Amo l' odore dell'inchiostro e della carta, entrare in una libreria ma anche in biblioteca  mi riempie di ottimismo e buonumore. Mi sento nel posto giusto. Un'emozione che si rinnova da anni, senza subire il benché minimo deterioramento.

Ci sediamo in cucina, uno di fronte all'altro come due antagonisti.

- Antonio, stavo giusto preparando il caffè, lo vuoi anche tu? Dalla faccia che hai mi sembra tu ne abbia bisogno. Dormito male?

Ho dipanato un groviglio di sensazioni poco rassicuranti.

- Ho lasciato Aurora.

Eccola, la tegola è arrivata e come da pronostico, quando ti piomba in testa, fa parecchio male.

Un leggero fremito gli fa vibrare il labbro inferiore. Conosco bene quel tremore. Da bambino, quando prendeva un brutto voto, me lo comunicava con la voce che gli usciva debole dalle labbra tremolanti.

 Lo guardo cercando sul volto contratto nella smorfia infantile un qualche segno. Una speranza di continuità alla frase lapidaria appena pronunciata.
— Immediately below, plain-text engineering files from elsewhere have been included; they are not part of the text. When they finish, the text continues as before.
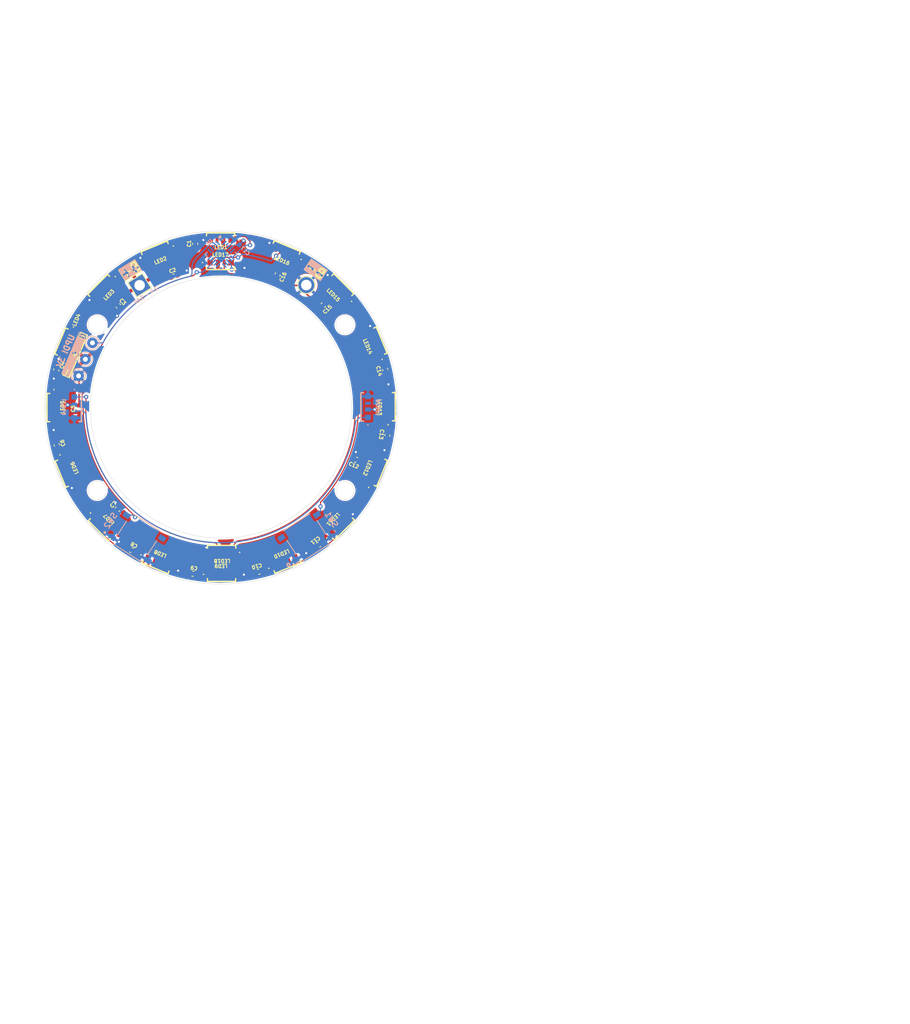
<source format=kicad_pcb>
(kicad_pcb
	(version 20240108)
	(generator "pcbnew")
	(generator_version "8.0")
	(general
		(thickness 1.6)
		(legacy_teardrops no)
	)
	(paper "A4")
	(layers
		(0 "F.Cu" signal)
		(31 "B.Cu" signal)
		(32 "B.Adhes" user "B.Adhesive")
		(33 "F.Adhes" user "F.Adhesive")
		(34 "B.Paste" user)
		(35 "F.Paste" user)
		(36 "B.SilkS" user "B.Silkscreen")
		(37 "F.SilkS" user "F.Silkscreen")
		(38 "B.Mask" user)
		(39 "F.Mask" user)
		(40 "Dwgs.User" user "User.Drawings")
		(41 "Cmts.User" user "User.Comments")
		(42 "Eco1.User" user "User.Eco1")
		(43 "Eco2.User" user "User.Eco2")
		(44 "Edge.Cuts" user)
		(45 "Margin" user)
		(46 "B.CrtYd" user "B.Courtyard")
		(47 "F.CrtYd" user "F.Courtyard")
		(48 "B.Fab" user)
		(49 "F.Fab" user)
		(50 "User.1" user)
		(51 "User.2" user)
		(52 "User.3" user)
		(53 "User.4" user)
		(54 "User.5" user)
		(55 "User.6" user)
		(56 "User.7" user)
		(57 "User.8" user)
		(58 "User.9" user)
	)
	(setup
		(pad_to_mask_clearance 0)
		(allow_soldermask_bridges_in_footprints no)
		(grid_origin 150.406346 107.341566)
		(pcbplotparams
			(layerselection 0x00010fc_ffffffff)
			(plot_on_all_layers_selection 0x0000000_00000000)
			(disableapertmacros no)
			(usegerberextensions no)
			(usegerberattributes yes)
			(usegerberadvancedattributes yes)
			(creategerberjobfile yes)
			(dashed_line_dash_ratio 12.000000)
			(dashed_line_gap_ratio 3.000000)
			(svgprecision 4)
			(plotframeref no)
			(viasonmask no)
			(mode 1)
			(useauxorigin no)
			(hpglpennumber 1)
			(hpglpenspeed 20)
			(hpglpendiameter 15.000000)
			(pdf_front_fp_property_popups yes)
			(pdf_back_fp_property_popups yes)
			(dxfpolygonmode yes)
			(dxfimperialunits yes)
			(dxfusepcbnewfont yes)
			(psnegative no)
			(psa4output no)
			(plotreference yes)
			(plotvalue yes)
			(plotfptext yes)
			(plotinvisibletext no)
			(sketchpadsonfab no)
			(subtractmaskfromsilk no)
			(outputformat 1)
			(mirror no)
			(drillshape 0)
			(scaleselection 1)
			(outputdirectory "PLOT/")
		)
	)
	(net 0 "")
	(net 1 "GND")
	(net 2 "vReg")
	(net 3 "unconnected-(U1-PA6-Pad7)")
	(net 4 "BTN1")
	(net 5 "BTN2")
	(net 6 "unconnected-(U1-PB5-Pad9)")
	(net 7 "unconnected-(U1-PA4-Pad5)")
	(net 8 "unconnected-(U1-PB0-Pad14)")
	(net 9 "Net-(LED1-DOUT)")
	(net 10 "LEDDAT")
	(net 11 "Net-(LED2-DOUT)")
	(net 12 "Net-(LED3-DOUT)")
	(net 13 "Net-(LED4-DOUT)")
	(net 14 "Net-(LED5-DOUT)")
	(net 15 "Net-(LED6-DOUT)")
	(net 16 "Net-(LED7-DOUT)")
	(net 17 "Net-(LED8-DOUT)")
	(net 18 "Net-(LED10-DIN)")
	(net 19 "Net-(LED10-DOUT)")
	(net 20 "Net-(LED11-DOUT)")
	(net 21 "Net-(LED12-DOUT)")
	(net 22 "Net-(LED13-DOUT)")
	(net 23 "Net-(LED14-DOUT)")
	(net 24 "Net-(LED15-DOUT)")
	(net 25 "Net-(LED16-DOUT)")
	(net 26 "Net-(LED17-DOUT)")
	(net 27 "Net-(LED18-DOUT)")
	(net 28 "Net-(LED19-DOUT)")
	(net 29 "UPDI")
	(net 30 "unconnected-(U1-PC3-Pad18)")
	(net 31 "unconnected-(U1-PC1-Pad16)")
	(net 32 "unconnected-(U1-PB4-Pad10)")
	(net 33 "unconnected-(U1-PC2-Pad17)")
	(net 34 "unconnected-(U1-PB3-Pad11)")
	(net 35 "unconnected-(U1-PA3-Pad2)")
	(net 36 "unconnected-(LED20-DOUT-Pad3)")
	(net 37 "unconnected-(U1-PA1-Pad20)")
	(net 38 "unconnected-(U1-PA2-Pad1)")
	(net 39 "unconnected-(U1-PC0-Pad15)")
	(net 40 "unconnected-(U1-PB2-Pad12)")
	(footprint "SamacSys:4691" (layer "F.Cu") (at 167.182535 123.989686 45))
	(footprint "Capacitor_SMD:C_0402_1005Metric" (layer "F.Cu") (at 158.416346 88.501566 -114))
	(footprint "Capacitor_SMD:C_0402_1005Metric" (layer "F.Cu") (at 146.726347 84.171564 90))
	(footprint "Capacitor_SMD:C_0402_1005Metric" (layer "F.Cu") (at 155.732519 130.590664 -165))
	(footprint "SamacSys:4691" (layer "F.Cu") (at 159.396861 85.408094 157.5))
	(footprint "SamacSys:4691" (layer "F.Cu") (at 126.731566 107.365654 -90))
	(footprint "Capacitor_SMD:C_0402_1005Metric" (layer "F.Cu") (at 135.836346 92.961566 -45))
	(footprint "SamacSys:4691" (layer "F.Cu") (at 174.068434 107.234346 90))
	(footprint "Capacitor_SMD:C_0402_1005Metric" (layer "F.Cu") (at 173.656346 101.971566 -76))
	(footprint "Capacitor_SMD:C_0402_1005Metric" (layer "F.Cu") (at 127.046346 102.021566 -102))
	(footprint "SamacSys:4691" (layer "F.Cu") (at 141.281826 85.458343 -157.5))
	(footprint "Capacitor_SMD:C_0402_1005Metric" (layer "F.Cu") (at 164.239556 126.777101 -144))
	(footprint "SamacSys:4691" (layer "F.Cu") (at 172.241657 98.181826 112.5))
	(footprint "Capacitor_SMD:C_0402_1005Metric" (layer "F.Cu") (at 135.726346 121.761566 45))
	(footprint "SamacSys:4691" (layer "F.Cu") (at 150.465654 130.968434))
	(footprint "SamacSys:4691" (layer "F.Cu") (at 150.328346 86.821566))
	(footprint "Capacitor_SMD:C_0402_1005Metric" (layer "F.Cu") (at 130.276345 107.541568 90))
	(footprint "TestPoint:TestPoint_THTPad_D2.0mm_Drill1.0mm" (layer "F.Cu") (at 162.476346 90.011566))
	(footprint "TestPoint:TestPoint_THTPad_2.0x2.0mm_Drill1.0mm" (layer "F.Cu") (at 138.856346 90.041567 32))
	(footprint "Capacitor_SMD:C_0402_1005Metric" (layer "F.Cu") (at 127.109336 112.632519 104))
	(footprint "SamacSys:4691" (layer "F.Cu") (at 133.617465 90.610314 -135))
	(footprint "SamacSys:4691" (layer "F.Cu") (at 141.403139 129.191906 -22.5))
	(footprint "Capacitor_SMD:C_0402_1005Metric" (layer "F.Cu") (at 137.701674 127.539646 150))
	(footprint "SamacSys:4691" (layer "F.Cu") (at 159.518174 129.141657 22.5))
	(footprint "Capacitor_SMD:C_0402_1005Metric" (layer "F.Cu") (at 169.546346 114.751566 158))
	(footprint "SamacSys:4691" (layer "F.Cu") (at 167.089686 90.517465 135))
	(footprint "Capacitor_SMD:C_0402_1005Metric" (layer "F.Cu") (at 173.958434 111.286346 -98))
	(footprint "SamacSys:4691" (layer "F.Cu") (at 150.334346 83.631566 180))
	(footprint "SamacSys:4691" (layer "F.Cu") (at 150.484346 127.861566 180))
	(footprint "Capacitor_SMD:C_0402_1005Metric" (layer "F.Cu") (at 146.406346 130.881566 171))
	(footprint "SamacSys:4691" (layer "F.Cu") (at 133.710314 124.082535 -45))
	(footprint "Capacitor_SMD:C_0402_1005Metric" (layer "F.Cu") (at 143.776346 88.781566 19))
	(footprint "SamacSys:4691" (layer "F.Cu") (at 128.558343 116.418174 -67.5))
	(footprint "SamacSys:4691" (layer "F.Cu") (at 172.291906 116.296861 67.5))
	(footprint "SamacSys:4691"
		(layer "F.Cu")
		(uuid "e6989271-725d-4803-9c84-b73d1757d688")
		(at 128.508094 98.303139 -112.5)
		(descr "4691-1")
		(tags "Integrated Circuit")
		(property "Reference" "LED4"
			(at -3.626126 -0.022291 67.5)
			(unlocked yes)
			(layer "F.SilkS")
			(uuid "89962da9-939c-4eb4-bc66-03547f935d83")
			(effects
				(font
					(size 0.5 0.5)
					(thickness 0.125)
				)
			)
		)
		(property "Value" "4691"
			(at 0 0.25 67.5)
			(layer "F.SilkS")
			(hide yes)
			(uuid "d6af3c02-7d4b-4a25-ba0d-e53b418c1cd3")
			(effects
				(font
					(size 1.27 1.27)
					(thickness 0.254)
				)
			)
		)
		(property "Footprint" "SamacSys:4691"
			(at 0 0 67.5)
			(layer "F.Fab")
			(hide yes)
			(uuid "0ad95ed6-a3ca-414a-be15-9ab94d92bf84")
			(effects
				(font
					(size 1.27 1.27)
					(thickness 0.15)
				)
			)
		)
		(property "Datasheet" "https://cdn-shop.adafruit.com/product-files/4691/4691_SK68XX_SIDE_REV.04_EN_1_.pdf"
			(at 0 0 67.5)
			
... [287366 chars truncated]
</source>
Tipo: Ho lasciato Aurora ma era solo per farle uno scherzo, a volte esagera con i suoi messaggini.

 Ma nessun'altra parola segue quella specie di verdetto. Antonio tace, lo sguardo fisso, sulla tazzina ancora vuota. Sembra in attesa che gli chieda qualche cosa del genere: Hai pensato bene a quello che stai facendo? 

Non gli chiedo niente. Gli verso il caffè. Lo sorseggia guardandomi con quegli occhi chiari e profondi che sembra il mio sguardo.

- Senti mamma, potrei stare da te per qualche giorno.